### Instruction
Carry on the piece about climate finance and loss and damage at CoP26, starting after its final sentence.

The world is not on track. Non-profit Climate Action Tracker (CAT) has released its latest assessment which forecasts that the promises made on emission reduction by countries now, will still lead to 2.4°C of global warming. That will be a catastrophic situation according to any scientific analysis.
GCP accepted the slow progress on this:
Notes with serious concern the findings of the synthesis report on nationally determined contributions under the Paris Agreement, according to which the aggregate greenhouse gas emission level, taking into account implementation of all submitted nationally determined contributions, is estimated to be 13.7 per cent above the 2010 level in 2030.
The most contentious issue has been about ‘loss and damage’ being made a mainstream agenda under the UNFCCC. ‘Loss and damage’ has emerged as the ‘third pillar’ of climate action after adaptation and mitigation nearly 20 years after the Alliance of Small Island States demanded a mechanism within the global climate deal to compensate countries affected by sea level rise due to climate change.
The term ‘loss and damage’ is used within the UNFCCC process to refer to the harms caused by anthropogenic climate change. Establishing liability and compensation for loss and damage has been a long-standing goal for vulnerable and developing countries such as small island states. But this has been resisted by developed countries.
Loss and damage was not even on the formal agenda for CoP26 to begin with. Negotiators laid out a pathway for addressing the issue for the first time by establishing a dedicated agency in the second draft released at CoP26. Yet the draft stopped short of setting up a fund to compensate climate-linked losses and damage.
The deal, from this stage, did make progress on this issue, even though developing countries made it clear that they were not happy with the draft’s inclusions on loss and damage. They wanted commitment from developed countries to compensate them for the loss and damage caused by climate change.
The G77 + China, representing 130 countries, wanted a ‘loss and damage facility’ to be established for funding under the UNFCCC.
The agreed deal has this to say:
Reiterates the urgency of scaling up action and support, as appropriate, including finance, technology transfer and capacity-building, for implementing approaches for averting, minimising and addressing loss and damage associated with the adverse effects of climate change in developing country Parties that are particularly vulnerable to these effects.
The agreed draft also put the onus on developed countries. It says:
Urges developed country Parties, the operating entities of the Financial Mechanism, United Nations entities and intergovernmental organisations and other bilateral and multilateral institutions, including non-governmental organisations and private sources, to provide enhanced and additional support for activities addressing loss and damage associated with the adverse effects of climate change.
There would be a ‘dialogue’ process from now on. The deal has this to say:
Decides to establish the [NAME] dialogue between parties, relevant organisations and stakeholders to discuss the arrangements for the funding of activities to avert, minimise and address loss and damage associated with the adverse impacts of climate change to take place at the first sessional period of the SBI, concluding at its 60th session.

### Supplied data
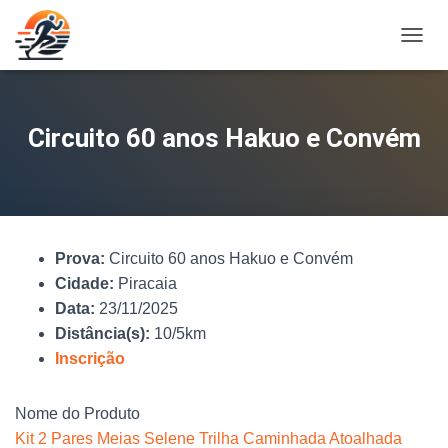
A
L
T
E
R
Circuito 60 anos Hakuo e Convém
N
A
R
N
A
V
Prova:
Circuito 60 anos Hakuo e Convém
E
G
Cidade:
Piracaia
A
Data:
23/11/2025
Ç
Distância(s):
10/5km
Ã
O
Inscrição
Nome do Produto
Kit 2 Pares Meias Selene Trilha Caminhada Atoalhada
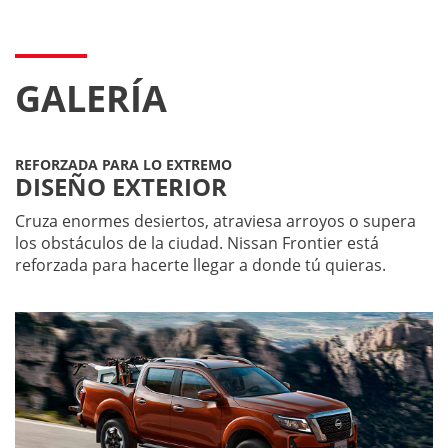
GALERÍA
REFORZADA PARA LO EXTREMO
DISEÑO EXTERIOR
Cruza enormes desiertos, atraviesa arroyos o supera
los obstáculos de la ciudad. Nissan Frontier está
reforzada para hacerte llegar a donde tú quieras.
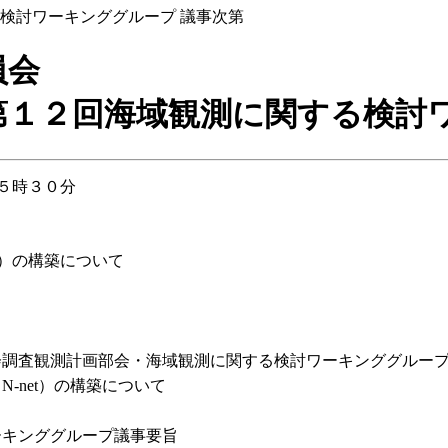
検討ワーキンググループ 議事次第
員会
第１２回海域観測に関する検討ワ
５時３０分
）の構築について
会調査観測計画部会・海域観測に関する検討ワーキンググルー
-net）の構築について
旨
ーキンググループ議事要旨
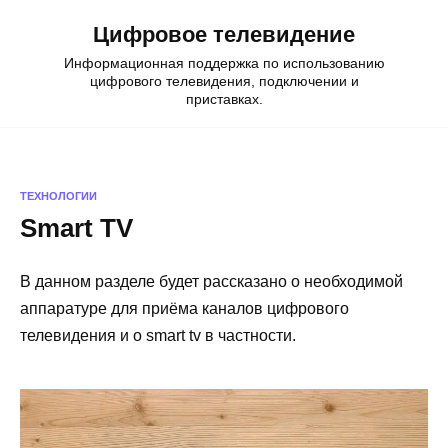
Skip
Цифровое телевидение
to
content
Информационная поддержка по использованию
цифрового телевидения, подключении и
приставках.
ТЕХНОЛОГИИ
Smart TV
В данном разделе будет рассказано о необходимой
аппаратуре для приёма каналов цифрового
телевидения и о smart tv в частности.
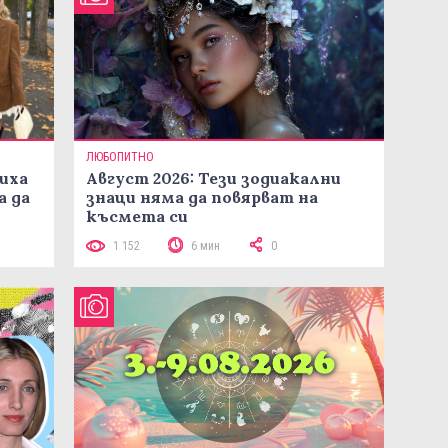
ЛЮБОПИТНО
иха
Август 2026: Тези зодиакални
а да
знаци няма да повярват на
късмета си
1 152
6 мин
0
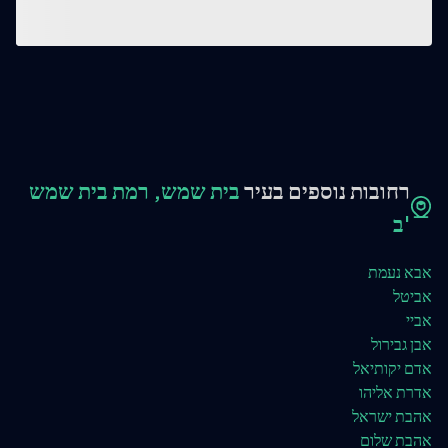
רחובות נוספים בעיר
בית שמש, רמת בית שמש
ב'
אבא נעמת
אביטל
אביי
אבן גבירול
אדם יקותיאל
אדרת אליהו
אהבת ישראל
אהבת שלום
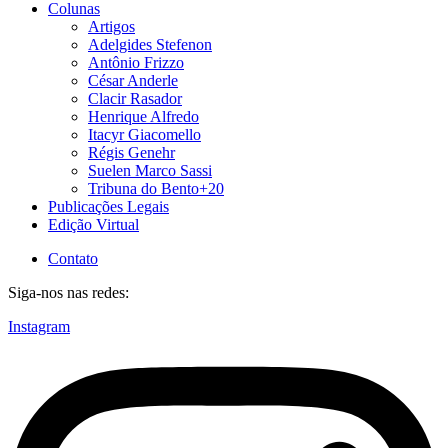
Colunas
Artigos
Adelgides Stefenon
Antônio Frizzo
César Anderle
Clacir Rasador
Henrique Alfredo
Itacyr Giacomello
Régis Genehr
Suelen Marco Sassi
Tribuna do Bento+20
Publicações Legais
Edição Virtual
Contato
Siga-nos nas redes:
Instagram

### Output for this task
“If you had your house burned by fires or destroyed by sea level rise, the [proposal] the rich world wanted was only going to pay for the expert to assess the damage, but not to pay you to rebuild your house,” Mohammed Adow of non-profit Climate Action Network International, said.
There were hectic deliberations on a specific pathway for ‘loss and damage’ dialogue. There was an agreement that in the next CoP, a finance mechanism would be finalised and put in place.
The other contentious point was on reducing or doing away with subsidies for fossil fuels and also moving away from coal. The third draft read:
Calls upon Parties to accelerate the development, deployment and dissemination of technologies and the adoption of policies, to transition towards low emission energy systems, including by rapidly scaling up the deployment of clean power generation and energy efficiency measures, including accelerating efforts towards the phase-out of unabated coal power and inefficient fossil fuel subsidies, recognising the need for support towards a just transition.
The Paris Agreement in fact didn’t mention any specific energy source like coal or gas.
India opposed this reference of a specific energy source (coal) and also a deadline for doing away with fossil fuels, citing the national growth trajectory. India has been asking for fair share of the carbon budget and to continue “responsible use” of fossil fuels. Iran, China and South Africa also opposed this reference and deadline.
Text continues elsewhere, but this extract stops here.